The Complete Peanuts 1995-1996

CP1995When I received my provided-by-the-publisher reviewer copy of The Complete Peanuts 1995-1996, I knew instantly what I really wanted to get out of it. I was reminded by the cover blurb that said Introduction by RiffTrax MST3K, which may sound like arglebargle to many of you, but to me had me zooming for those opening text pages. “MST3K” is short for Mystery Science Theater 3000, a favorite old TV show built around running old movies, generally bad ones, and having a cast of characters add snarky comments to the proceedings. RiffTrax deals in much the same effort, generally providing downloadable audiotracks to accompany movies you choose to watch. I go to the start of the intro looking to see some of the creative names I’m used to from my old MST3K-watching days… and instead see “Foreword by Conor Lastowka & Sean Thomason” who I’m sure are perfectly nice and funny and wonderful and perhaps even famous people, but whose names I didn’t recognize. But their foreword is good, talking about what an unlikely success Peanuts is, and how the very things that make it great do not sound like the sort of things that make a commercially successful work.

Reaching the end of the text, I find “On the following pages, our RiffTrax colleagues Mike Nelson, Kevin Murphy, and Bill Corbett have, for the first time ever, riffed comic strips.” Those are the names I know, some of the in-front-of-the-screen names from MST3K… and they’re doing what they should be doing, which is adding their commentary to Peanuts strips! Oh, it’s only four strips, alas, but it is fun.
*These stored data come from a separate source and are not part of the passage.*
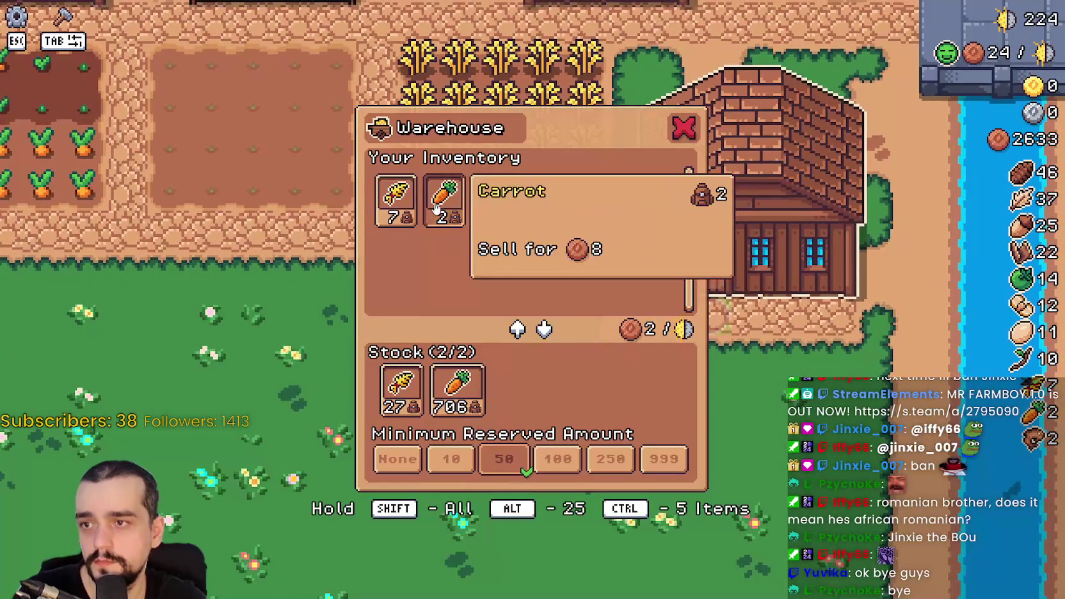
pyautogui.press('Escape')
pyautogui.press('w')
pyautogui.press('a')
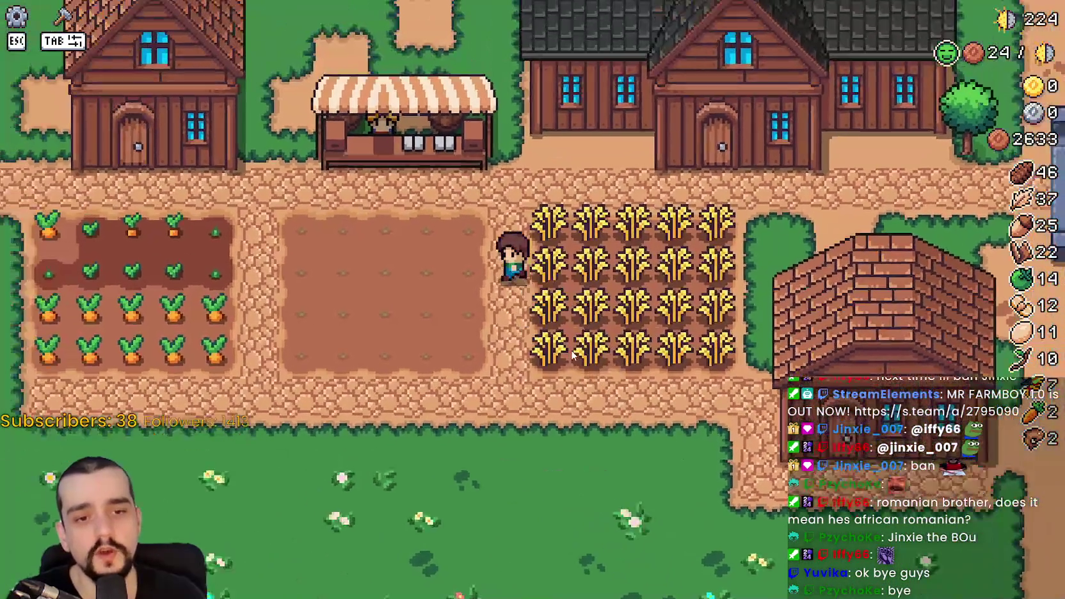
pyautogui.press('s')
# Step: Back in Options, reselect Fullscreen, then apply Borderless Window again and resume play
pyautogui.press('Escape')
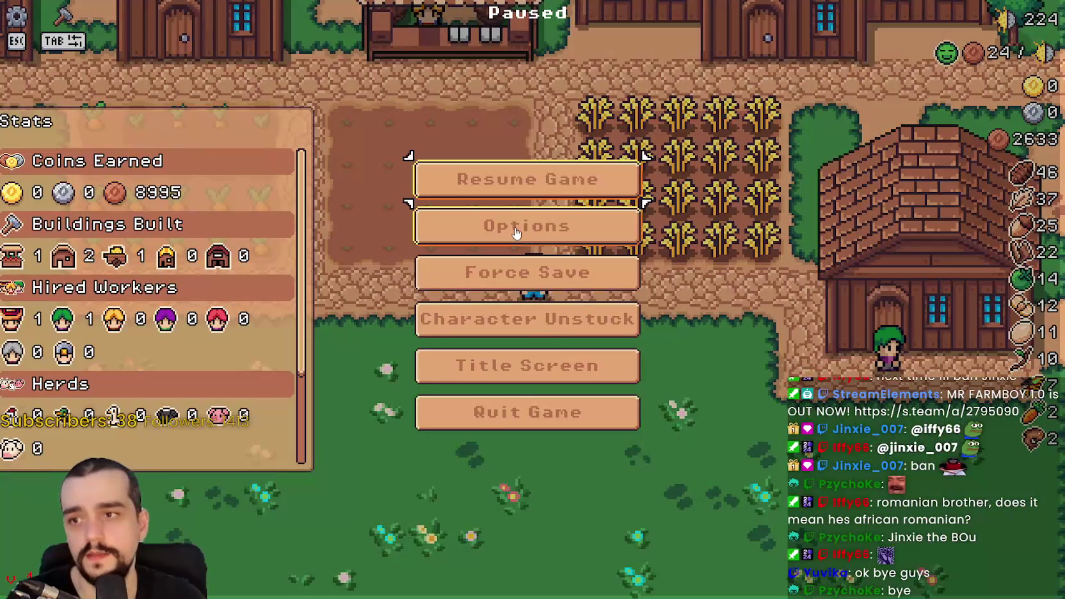
pyautogui.click(517, 232)
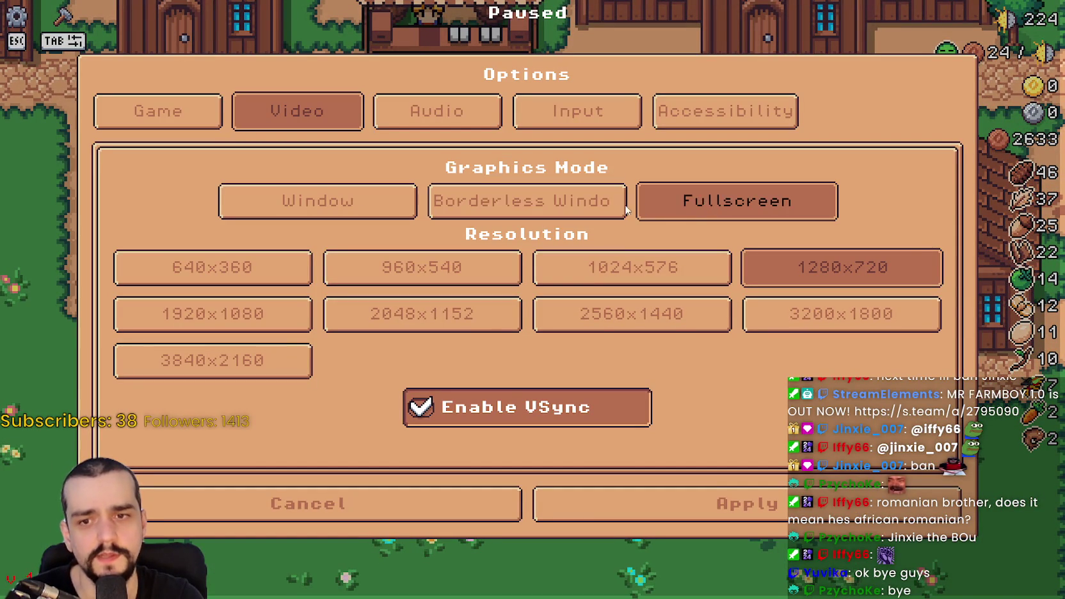
pyautogui.click(548, 212)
As for the body of the book itself, I’ve not yet delved through it, but there’s really no urgency. This is material that has been well-reprinted before, completely and in sequence. I know the material… and I like the material. Whenever people claim that the quality of Peanuts declined over time, I see where they’re coming from (I certainly prefer the 1960s material to the 1980s material), but I always need to point out that the last five years of the strip were a real creative upswing. Much of that had to do with this being the era of Rerun – Schulz took a character that had been a minor background character who he had regretted creating, and instead turned him into the creative center of the strip. Rerun’s loner sensibility and his blunt reflections on his world made for a fresh strip, and while this is not the material at its peak  (it kept getting better during the final years), it does get rolling here.

Anyway, you can order the book now, it’ll scheduled to ship from Amazon early next month, and obviously it has already been printed so not much is likely to interfere with that plan.